Meurtre mystérieux à Manhattan : le titre du film dit tout ce qu’il faut savoir. Woody Allen imagine un étrange meurtre dans un immeuble huppé de New York, avec une bonne part de mystère comme promis parce que tout semble sortir de l’imagination très fertile de l’un des personnages principaux. Loin de l’enquête sérieuse qu’un autre aurait pu imaginer, le cinéaste s’amuse avec ses New Yorkais un peu ridicules qu’il affectionne tant. Entre chamailleries de couple et improbables course-poursuites, un divertissement très sympathique.
Woody Allen ne se contente pas de réaliser le long-métrage, il a aussi coécrit le scénario et il interprète l’un des personnages principaux, Larry Lipton, agent littéraire. Alors qu’il rentre d’un match de hockey avec sa femme, Carol, ils croisent un couple de voisins plus âgés qui les invitent chez eux pour prendre un café. Le lendemain, la femme qui semblait en parfaite santé meurt brutalement d’une crise cardiaque, ce qui ne semble pas inquiéter son mari, Paul. Voilà qui suffit à rendre Carol suspecte : pourquoi n’est-il pas dévasté par sa mort, après 28 ans de mariage ? Et s’il avait quelque chose à voir avec sa mort ? Meurtre mystérieux à Manhattan se construit sur la seule suspicion de cette femme au foyer qui s’ennuie manifestement beaucoup trop depuis que son fils est parti à l’université. Elle suspecte Paul d’avoir tué sa femme, sans la moindre preuve pourtant, mais ça ne l’empêche pas de rester éveillée la nuit, de le prendre en filature et même d’entrer chez lui pour mener l’enquête. Le scénario a la bonne idée de ne pas confirmer d’entrée de jeu qu’elle a raison et plutôt de jouer sur la carte de la folie. Son mari considère qu’il n’y a rien de plus que l’imagination débordante de sa femme, et Ted, ami du couple qui a toujours eu un faible pour elle, joue le jeu uniquement pour passer du temps avec Carol.
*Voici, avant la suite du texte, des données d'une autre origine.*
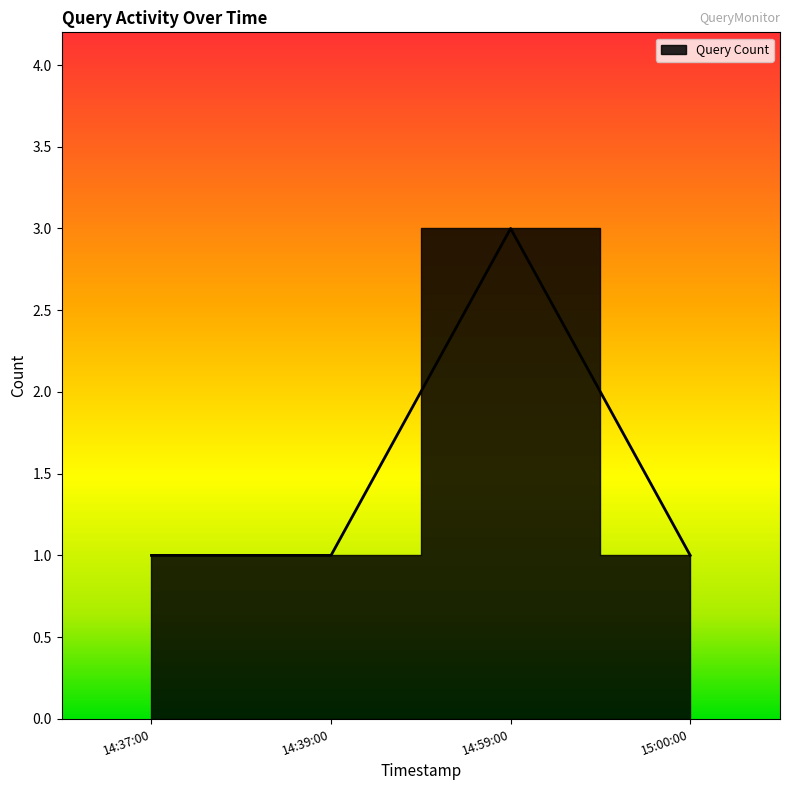

What is the minimum value shown in the chart?

1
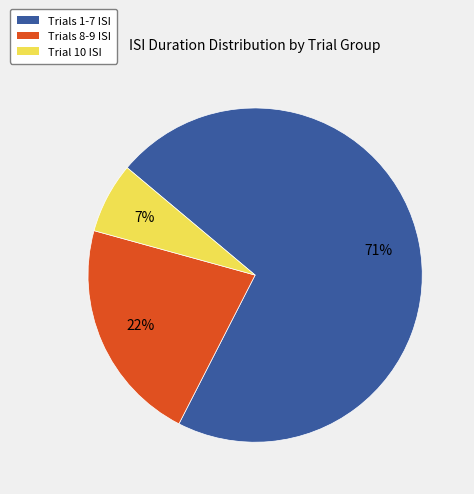

Is there any slice that represents more than half of the pie?

Yes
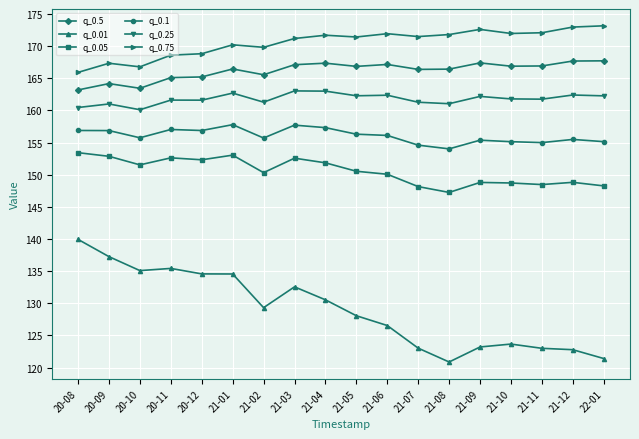

True or false: q_0.05 and q_0.1 cross at least once.

False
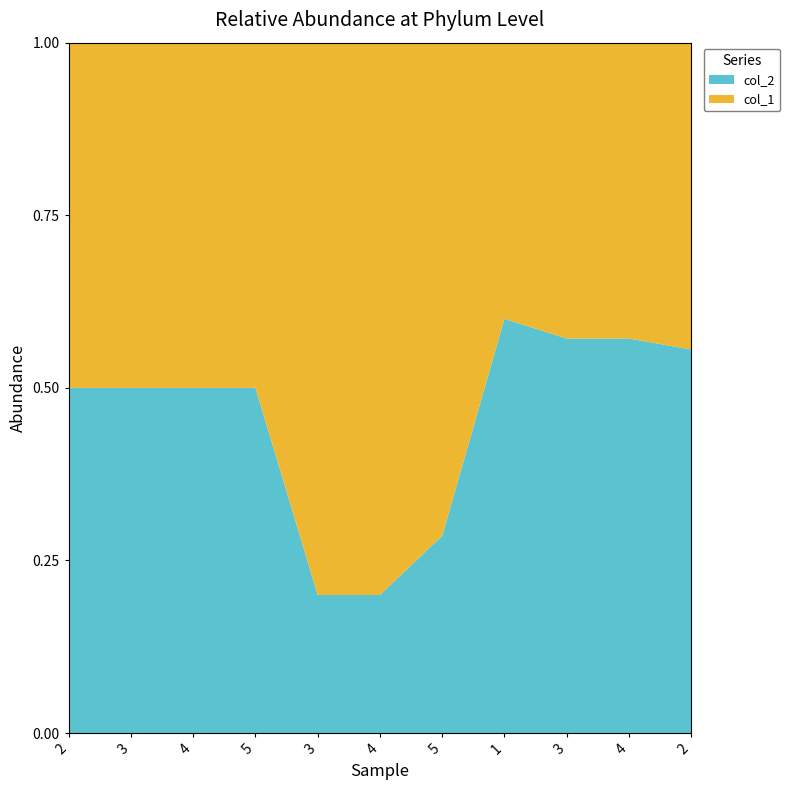

Reading left to right, transcribe all the data shown in this chart.

col_1: 1	1	1	1	4	4	5	2	3	3	4
col_2: 1	1	1	1	1	1	2	3	4	4	5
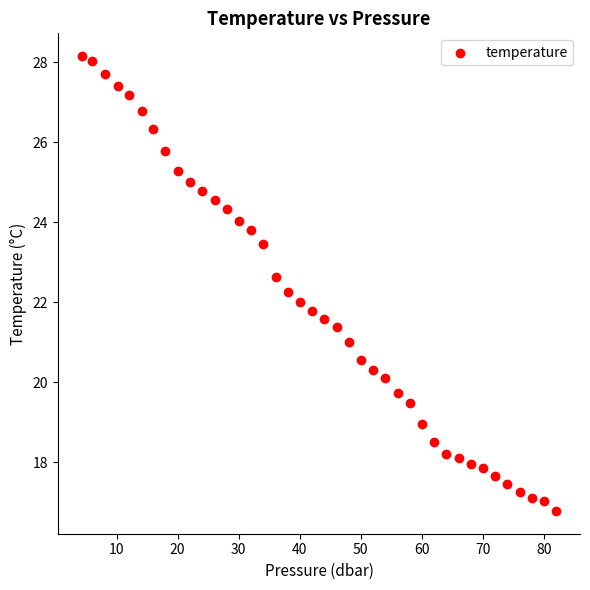

What is the range of X values (max minus min)?

77.8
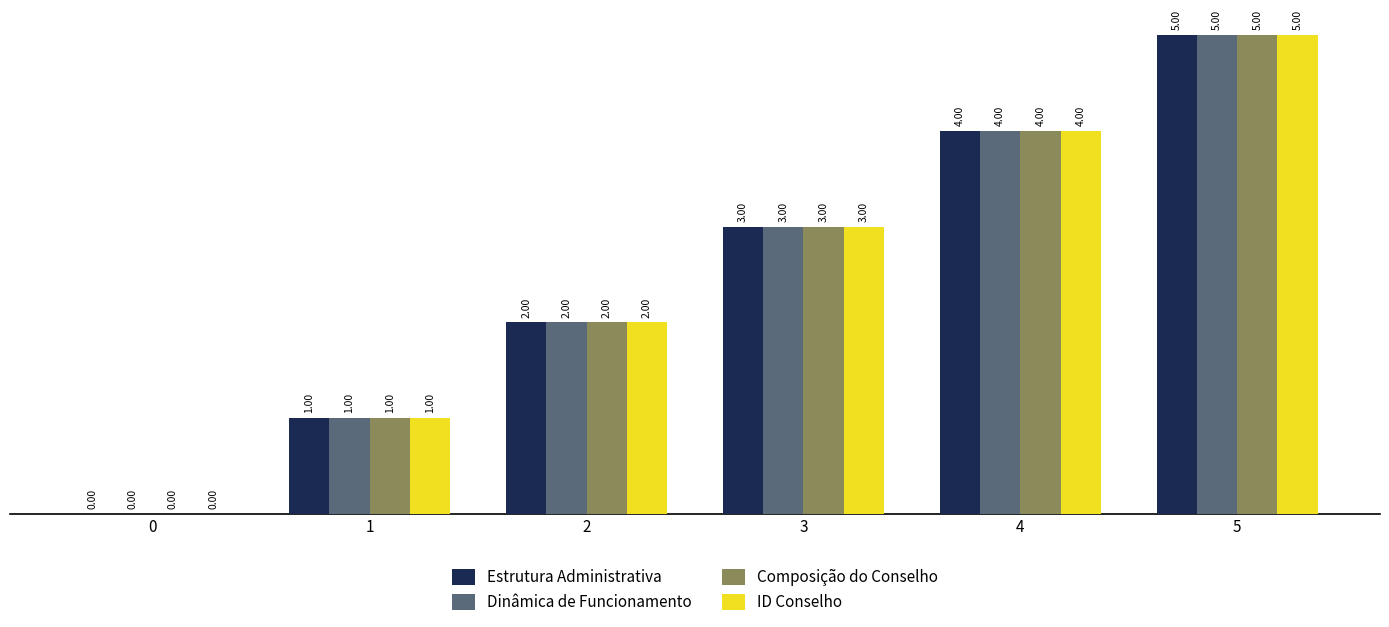

How many data points does each series have?

6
Cette manière de faire durer le suspense est maligne et il y a un autre bénéfice : le film serait beaucoup moins drôle si l’on avait directement la confirmation que le meurtre est réel. En l’état, Woody Allen a écrit non pas un thriller plein de suspense, mais davantage une comédie noire qui fonctionne très bien. Les délires de Carol sont très divertissants et la gêne ressentie par son mari complice des spectateurs est tout aussi amusante. C’est le meilleur du film, la fin plus classique n’est pas ennuyeuse d’autant que Meurtre mystérieux à Manhattan n’est pas trop long, mais elle est moins drôle et plus banale.
Dans la catégorie des Woody Allen légers, ce long-métrage est une belle réussite. Les traits d’humour du scénario sont excellents et même légendaires pour certains[^« Quand j’écoute trop Wagner, j’ai envie d’envahir la Pologne. », lance Woody Allen en sortant de l’opéra.] et le duo formé par le réalisateur et Diane Keaton fonctionne pleinement. Ce n’était probablement pas voulu lors du tournage au début des années 1990, mais le film a une drôle de saveur « OK boomers » aujourd’hui qui n’est pas déplaisante. Et alors que l’on approche de son trentième anniversaire, Meurtre mystérieux à Manhattan reste un très bon divertissement.